图重写模块

TensorRT-LLM 使用声明式方法来定义神经网络，并包含优化底层图的技术。它提供了一个类似于 PyTorch 的 Module 的包装器。当用户调用 forward 方法时，层会被降级为 TensorRT 的 ILayer，并成为 INetworkDefinition 的一部分。图重写（GW）模块可用于在 ILayer/INetworkDefinition 级别操作网络。

何时使用图重写？

对于网络操作，TensorRT-LLM 提供了两种选择：

模块重写： 此方法在触发forward方法（即创建TensorRT图）之前修改Module实例的成员。
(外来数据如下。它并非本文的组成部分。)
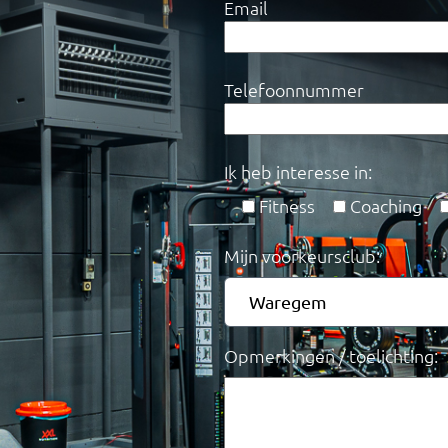
Email
Telefoonnummer
Ik heb interesse in:
Fitness
Coaching
Mijn voorkeursclub:
Opmerkingen / toelichting:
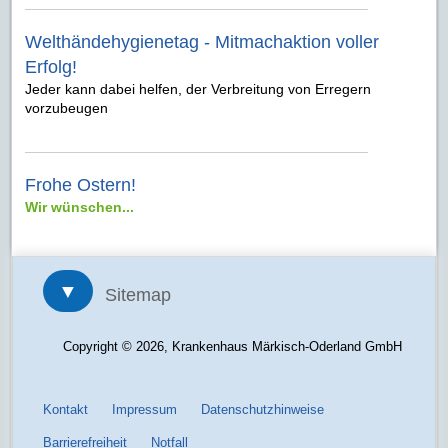
Welthändehygienetag - Mitmachaktion voller
Erfolg!
Jeder kann dabei helfen, der Verbreitung von Erregern
vorzubeugen
Frohe Ostern!
Wir wünschen...
▼
Sitemap
Copyright © 2026, Krankenhaus Märkisch-Oderland GmbH
Kontakt
Impressum
Datenschutzhinweise
Barrierefreiheit
Notfall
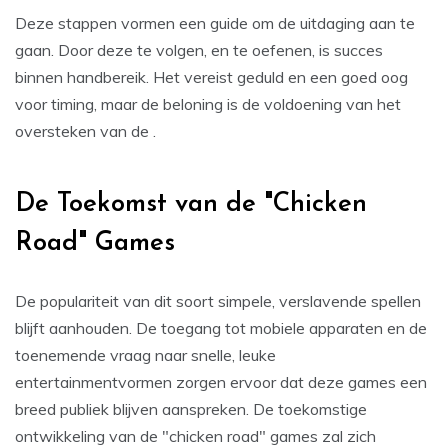
Deze stappen vormen een guide om de uitdaging aan te
gaan. Door deze te volgen, en te oefenen, is succes
binnen handbereik. Het vereist geduld en een goed oog
voor timing, maar de beloning is de voldoening van het
oversteken van de
.
De Toekomst van de "Chicken
Road" Games
De populariteit van dit soort simpele, verslavende spellen
blijft aanhouden. De toegang tot mobiele apparaten en de
toenemende vraag naar snelle, leuke
entertainmentvormen zorgen ervoor dat deze games een
breed publiek blijven aanspreken. De toekomstige
ontwikkeling van de "chicken road" games zal zich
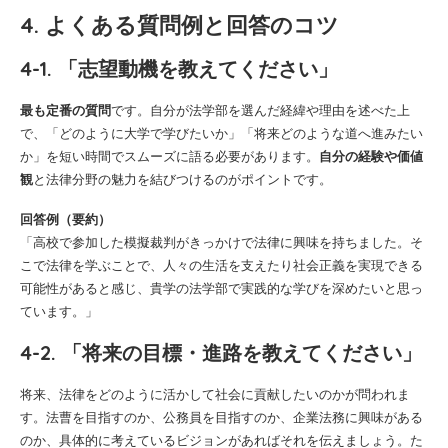
4. よくある質問例と回答のコツ
4-1. 「志望動機を教えてください」
最も定番の質問
です。自分が法学部を選んだ経緯や理由を述べた上
で、「どのように大学で学びたいか」「将来どのような道へ進みたい
か」を短い時間でスムーズに語る必要があります。
自分の経験や価値
観
と法律分野の魅力を結びつけるのがポイントです。
回答例（要約）
「高校で参加した模擬裁判がきっかけで法律に興味を持ちました。そ
こで法律を学ぶことで、人々の生活を支えたり社会正義を実現できる
可能性があると感じ、貴学の法学部で実践的な学びを深めたいと思っ
ています。」
4-2. 「将来の目標・進路を教えてください」
将来、法律をどのように活かして社会に貢献したいのかが問われま
す。法曹を目指すのか、公務員を目指すのか、企業法務に興味がある
のか、具体的に考えているビジョンがあればそれを伝えましょう。た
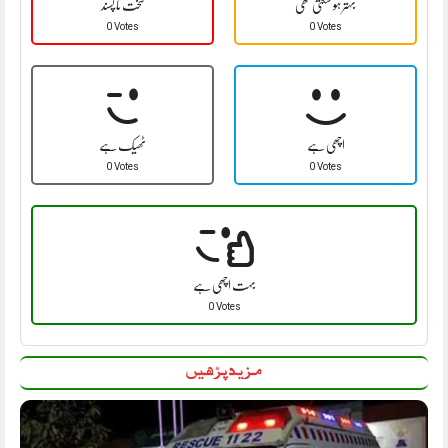
بہتر ہو سکتی تھی
سخت نا پسند
0 Votes
0 Votes
اچھی ہے
ٹھیک ہے
0 Votes
0 Votes
بہت اچھی ہے
0 Votes
مزید پڑھیں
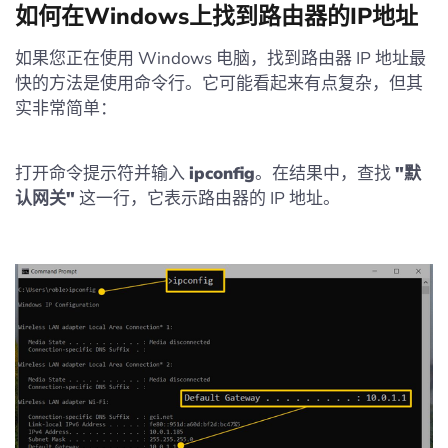
如何在Windows上找到路由器的IP地址
如果您正在使用 Windows 电脑，找到路由器 IP 地址最
快的方法是使用命令行。它可能看起来有点复杂，但其
实非常简单：
打开命令提示符并输入
ipconfig
。在结果中，查找
"默
认网关"
这一行，它表示路由器的 IP 地址。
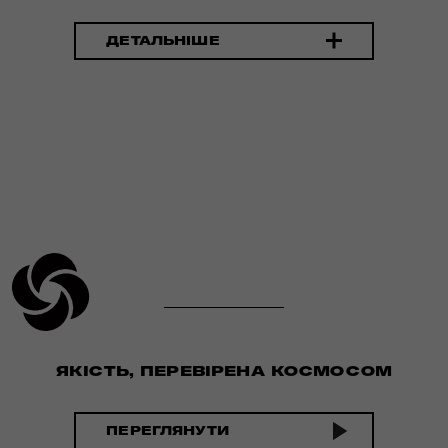
ДЕТАЛЬНІШЕ
ЯКІСТЬ, ПЕРЕВІРЕНА КОСМОСОМ
ПЕРЕГЛЯНУТИ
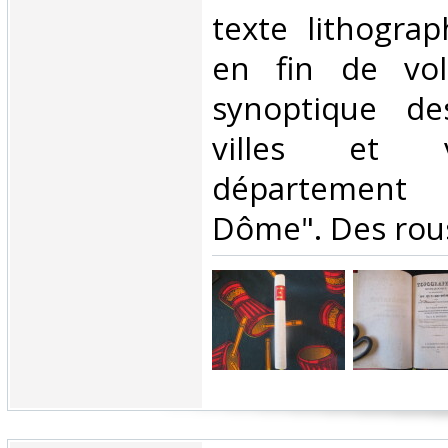
texte lithograp
en fin de vol
synoptique de
villes et v
département
Dôme". Des rouss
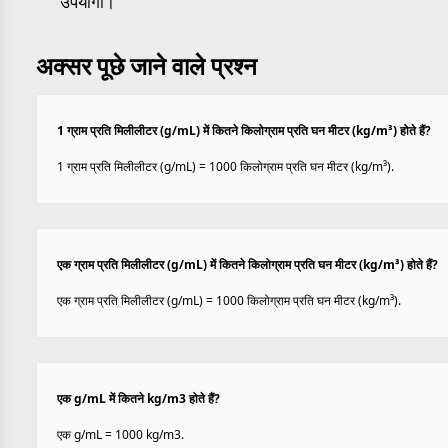
उपयोगी।
अक्सर पूछे जाने वाले प्रश्न
1 ग्राम प्रति मिलीलीटर (g/mL) में कितने किलोग्राम प्रति घन मीटर (kg/m³) होते हैं?
1 ग्राम प्रति मिलीलीटर (g/mL) = 1000 किलोग्राम प्रति घन मीटर (kg/m³).
एक ग्राम प्रति मिलीलीटर (g/mL) में कितने किलोग्राम प्रति घन मीटर (kg/m³) होते हैं?
एक ग्राम प्रति मिलीलीटर (g/mL) = 1000 किलोग्राम प्रति घन मीटर (kg/m³).
एक g/mL में कितने kg/m3 होते हैं?
एक g/mL = 1000 kg/m3.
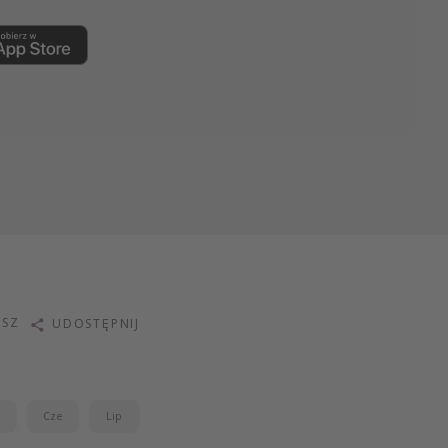
ISZ
UDOSTĘPNIJ
j
Cze
Lip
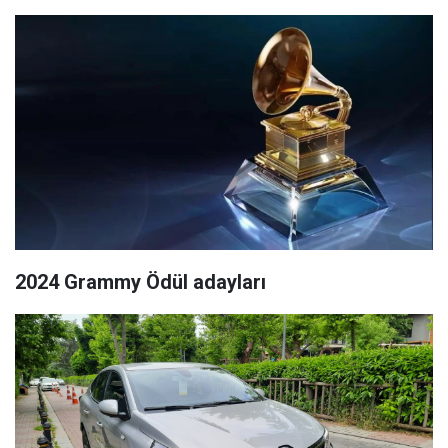
2024 Grammy Ödül adayları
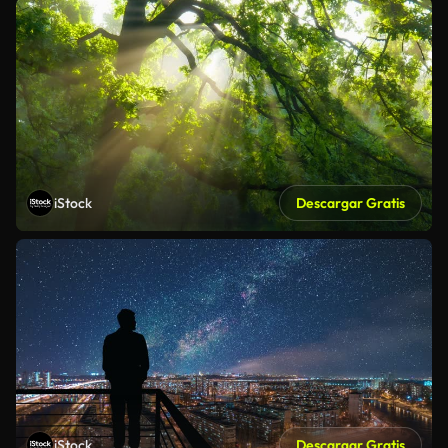
iStock
Descargar Gratis
iStock
Descargar Gratis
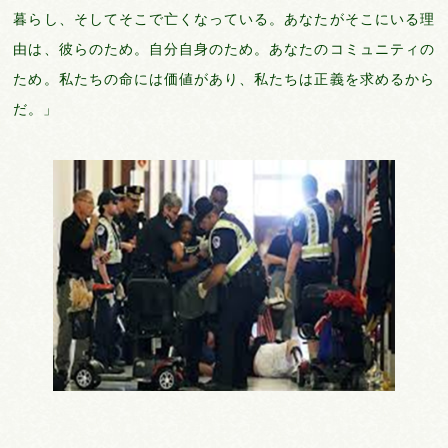
暮らし、そしてそこで亡くなっている。あなたがそこにいる理
由は、彼らのため。自分自身のため。あなたのコミュニティの
ため。私たちの命には価値があり、私たちは正義を求めるから
だ。」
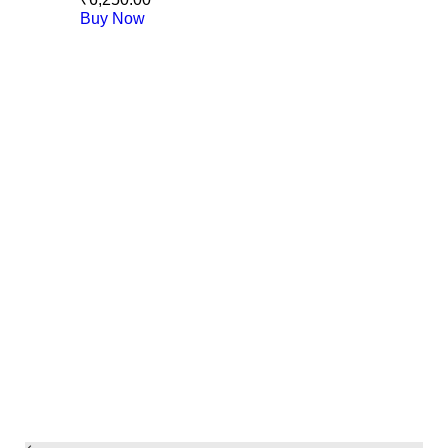
Buy Now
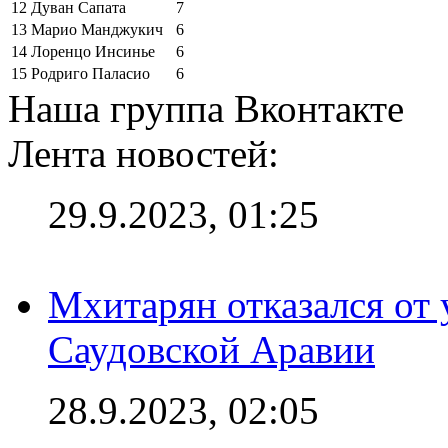
12
Дуван Сапата
7
13
Марио Манджукич
6
14
Лоренцо Инсинье
6
15
Родриго Паласио
6
Наша группа Вконтакте
Лента новостей:
29.9.2023, 01:25
Мхитарян отказался от 
Саудовской Аравии
28.9.2023, 02:05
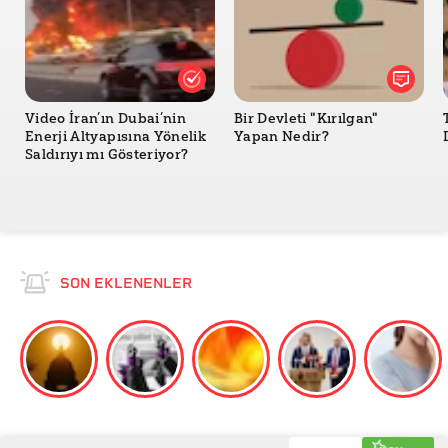
Video İran’ın Dubai’nin
Bir Devleti "Kırılgan"
Enerji Altyapısına Yönelik
Yapan Nedir?
Saldırıyı mı Gösteriyor?
SON EKLENENLER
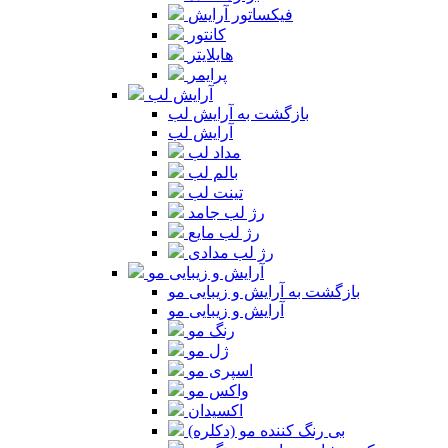
فیکساتور آرایش
کانتور
هایلایتر
پرایمر
آرایش لب
بازگشت به آرایش لب
آرایش لب
مداد لب
بالم لب
تینت لب
رژ لب جامد
رژ لب مایع
رژ لب مدادی
آرایش و زیبایی مو
بازگشت به آرایش و زیبایی مو
آرایش و زیبایی مو
رنگ مو
ژل مو
اسپری مو
واکس مو
اکسیدان
بی رنگ کننده مو (دکلره)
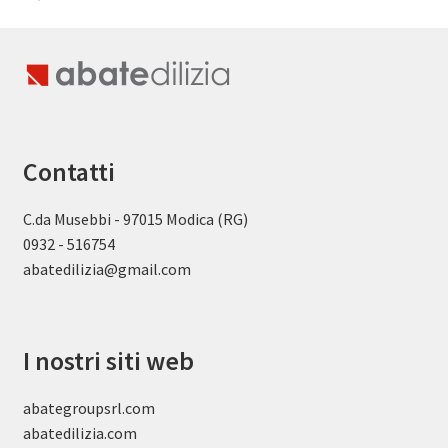
Contatti
C.da Musebbi - 97015 Modica (RG)
0932 - 516754
abatedilizia@gmail.com
I nostri siti web
abategroupsrl.com
abatedilizia.com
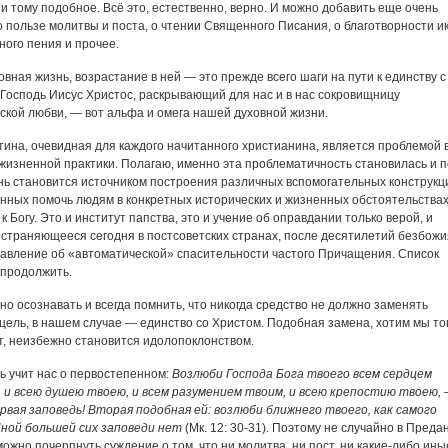
 и тому подобное. Всё это, естественно, верно. И можно добавить еще очень
о пользе молитвы и поста, о чтении Священного Писания, о благотворности ик
ного пения и прочее.
овная жизнь, возрастание в ней ― это прежде всего шаги на пути к единству с
 Господь Иисус Христос, раскрывающий для нас и в нас сокровищницу
ской любви, ― вот альфа и омега нашей духовной жизни.
тина, очевидная для каждого начитанного христианина, является проблемой 
жизненной практики. Полагаю, именно эта проблематичность становилась и п
нь становится источником построения различных вспомогательных конструкц
нных помочь людям в конкретных исторических и жизненных обстоятельства
 к Богу. Это и институт папства, это и учение об оправдании только верой, и
страняющееся сегодня в постсоветских странах, после десятилетий безбожи
авление об «автоматической» спасительности частого Причащения. Список
продолжить.
но осознавать и всегда помнить, что никогда средство не должно заменять
цель, в нашем случае ― единство со Христом. Подобная замена, хотим мы то
т, неизбежно становится идолопоклонством.
ь учит нас о первостепенном:
Возлюби Господа Бога твоего всем сердцем
 и всею душею твоею, и всем разумением твоим, и всею крепостию твоею,
рвая заповедь! Вторая подобная ей: возлюби ближнего твоего, как самого
Иной большей сих заповеди нет
(Мк. 12: 30-31). Поэтому не случайно в Преда
можно почерпнуть суждение о том, что ни молитва, ни пост, ни какие-либо ины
它在网络表示的最高级别上工作，并有助于修改操作序列（如修改SmoothQuant的GEMM +激活），
图重写： 图重写在触发forward方法后操作TensorRT的INetworkDefinition。它在更细粒度的ILayer级别上操作，并且可以跨多个模块实例改变结构。它通常用于层融合。

图重写（GW）在以下条件下理想使用：

当只有ILayer/INetworkDefinition可用时，
当模块重写会导致嵌套控制流或功能分散时。

图重写API

提供了几个核心API用于图重写：

FLayerInfo 用于检索功能的高级信息

对于所有位于functional.py中的层，一旦降低到INetworkDefinition，原始输入信息就会丢失，特别是对于在Python世界中不透明的TensorRT插件。FLayerInfo保存了它们的原始信息，作为一个包含Tensor、Python属性等输入的高级签名。有一个网络范围的单例称为FLayerInfoMemo，用于将每个ILayer映射到其对应的FLayerInfo。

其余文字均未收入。